All proposals, Pietrangelo said, are vetted to ensure they do not jeopardize safety and that costs align with benefits.

But David Lochbaum, director of the Union of Concerned Scientists’ Nuclear Safety Project, said that he’s concerned about the industry making a host of changes all at once right when the NRC is also downsizing.

"If you change how you’re doing something, you may change to something that’s unintentionally worse," Lochbaum said. "The more things you change, the more likely you are to have problems crop up."

Nuclear must ‘make its case’

More than a dozen nuclear units in the United States have been slated for decommissioning since 2013 as cheap shale gas and the growth of renewable energy has rendered them uneconomical to operate.

Those reactors operate in mainly merchant markets, but Paul Patterson, a utility analyst with Glenrock Associates LLC, said what is happening there will have ramifications on the tightly regulated electric markets in the Southeast and elsewhere.

While utilities can tout lower operational and fuel costs for nuclear, reactors are getting older and cost money to keep running.

Even in regulated markets, where electric utilities can recoup costs, plus a profit, from customers, it still doesn’t make economic sense to operate a nuclear plant just for the sake of doing so, he said. The $300 million a utility needs to upgrade an aging reactor may be better spent building a combined-cycle natural gas plant, for example, he said.

"Nuclear power has to make its economic case in the regulated markets, as well," Patterson said. "What are you putting into this, and what are you getting out of it?"

Although Southern Co. has been eyeing cost-cutting measures for two years and some of the utility’s units are on track to meet the NEI goal, Kuczynski said Southern’s plants still feel the pinch. "My most efficient plants, Vogtle 1 and 2, I’m about [$31.5 per megawatt-hour], my other two are $34 and one at $37, a lot of it is just the size of the units," he said.
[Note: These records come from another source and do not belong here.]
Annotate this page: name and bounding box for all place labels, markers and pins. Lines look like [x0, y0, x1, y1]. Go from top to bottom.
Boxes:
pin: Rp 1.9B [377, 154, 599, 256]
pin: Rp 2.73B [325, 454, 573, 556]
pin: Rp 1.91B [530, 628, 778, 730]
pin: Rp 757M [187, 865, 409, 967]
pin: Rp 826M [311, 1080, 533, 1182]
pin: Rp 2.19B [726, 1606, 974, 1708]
That grim backdrop has cast a shadow over a new generation of nuclear development.

Southern’s Georgia Power Co. is building two nuclear reactors from scratch — with the help of a billion-dollar federal loan guarantee. The project is more than three years behind schedule, and reasons range from components that weren’t shipped on time to paperwork that lacked all of the documents, or documents that were without signatures. The same has happened at SCANA Corp.’s Virgil C. Summer Nuclear Generating Station project, which is using the same reactor design and contractors.

Southern also is looking ahead at nuclear. Georgia Power is pushing state utility regulators to let the company spend $175 million on licensing applications for two more reactors in the western part of the Peach State.

And not all of the electric company’s models show a need for nuclear in the future. More than half show no need for nuclear in the next 30 years, and one shows a need in 17 years (EnergyWire, July 18).

Besides Southern, the Tennessee Valley Authority is the only utility considering building nuclear. TVA is the first company in the United States to officially explore the option of building small modular reactors.

Duke Energy Corp. and Florida Power & Light Co. continue to pursue regulatory licenses to build reactors in South Carolina and Florida, respectively. Both have said their projects would have to make economic sense, but with natural gas prices where they are, that’s currently unlikely.

"There’s no question that the industry is facing substantial and aggressive economic and competitive pressure, and it behooves the operators and the regulators to look at lower costs that would not jeopardize safety," Patterson said.